╭──

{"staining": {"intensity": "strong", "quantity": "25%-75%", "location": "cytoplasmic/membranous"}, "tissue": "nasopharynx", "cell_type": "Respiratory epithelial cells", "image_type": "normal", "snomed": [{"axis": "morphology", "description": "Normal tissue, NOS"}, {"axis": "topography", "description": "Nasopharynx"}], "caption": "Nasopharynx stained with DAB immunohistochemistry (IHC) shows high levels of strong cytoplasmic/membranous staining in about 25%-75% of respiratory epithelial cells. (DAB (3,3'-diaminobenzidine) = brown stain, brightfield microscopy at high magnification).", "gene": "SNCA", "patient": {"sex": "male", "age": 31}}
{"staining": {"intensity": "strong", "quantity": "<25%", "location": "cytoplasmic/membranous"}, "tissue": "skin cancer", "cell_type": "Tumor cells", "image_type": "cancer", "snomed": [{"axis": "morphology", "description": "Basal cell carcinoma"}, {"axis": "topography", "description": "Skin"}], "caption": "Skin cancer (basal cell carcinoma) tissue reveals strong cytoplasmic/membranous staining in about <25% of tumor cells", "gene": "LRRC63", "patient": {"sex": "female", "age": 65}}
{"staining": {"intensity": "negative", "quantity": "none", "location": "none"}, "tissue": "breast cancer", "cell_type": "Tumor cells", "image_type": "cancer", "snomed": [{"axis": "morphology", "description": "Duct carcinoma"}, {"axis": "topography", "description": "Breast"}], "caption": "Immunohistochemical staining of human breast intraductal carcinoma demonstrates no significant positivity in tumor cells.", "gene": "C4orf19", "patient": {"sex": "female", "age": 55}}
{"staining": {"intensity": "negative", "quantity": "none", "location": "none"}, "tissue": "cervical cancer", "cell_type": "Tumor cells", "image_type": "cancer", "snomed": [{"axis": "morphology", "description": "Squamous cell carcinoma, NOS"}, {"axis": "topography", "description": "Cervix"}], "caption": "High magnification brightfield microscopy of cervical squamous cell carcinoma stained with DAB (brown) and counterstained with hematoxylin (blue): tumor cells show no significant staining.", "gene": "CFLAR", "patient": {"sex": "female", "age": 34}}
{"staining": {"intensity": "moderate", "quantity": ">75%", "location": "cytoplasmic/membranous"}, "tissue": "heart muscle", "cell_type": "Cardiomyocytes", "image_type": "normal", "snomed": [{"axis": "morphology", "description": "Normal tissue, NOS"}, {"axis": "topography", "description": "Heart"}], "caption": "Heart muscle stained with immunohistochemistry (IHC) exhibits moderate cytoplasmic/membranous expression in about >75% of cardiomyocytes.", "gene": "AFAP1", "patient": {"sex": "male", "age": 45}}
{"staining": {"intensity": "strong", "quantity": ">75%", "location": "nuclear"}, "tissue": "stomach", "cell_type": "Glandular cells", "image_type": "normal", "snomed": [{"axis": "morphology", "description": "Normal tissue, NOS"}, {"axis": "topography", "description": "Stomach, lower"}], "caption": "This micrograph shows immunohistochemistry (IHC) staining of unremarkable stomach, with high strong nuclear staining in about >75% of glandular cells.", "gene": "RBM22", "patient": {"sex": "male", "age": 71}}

╰──

- _Task brief_
The line with "muscle stained with", plus every line after it through the end of the listing, needs to be repeated exactly; nothing else belongs in the reply.

- _Worked solution_
{"staining": {"intensity": "moderate", "quantity": ">75%", "location": "cytoplasmic/membranous"}, "tissue": "heart muscle", "cell_type": "Cardiomyocytes", "image_type": "normal", "snomed": [{"axis": "morphology", "description": "Normal tissue, NOS"}, {"axis": "topography", "description": "Heart"}], "caption": "Heart muscle stained with immunohistochemistry (IHC) exhibits moderate cytoplasmic/membranous expression in about >75% of cardiomyocytes.", "gene": "AFAP1", "patient": {"sex": "male", "age": 45}}
{"staining": {"intensity": "strong", "quantity": ">75%", "location": "nuclear"}, "tissue": "stomach", "cell_type": "Glandular cells", "image_type": "normal", "snomed": [{"axis": "morphology", "description": "Normal tissue, NOS"}, {"axis": "topography", "description": "Stomach, lower"}], "caption": "This micrograph shows immunohistochemistry (IHC) staining of unremarkable stomach, with high strong nuclear staining in about >75% of glandular cells.", "gene": "RBM22", "patient": {"sex": "male", "age": 71}}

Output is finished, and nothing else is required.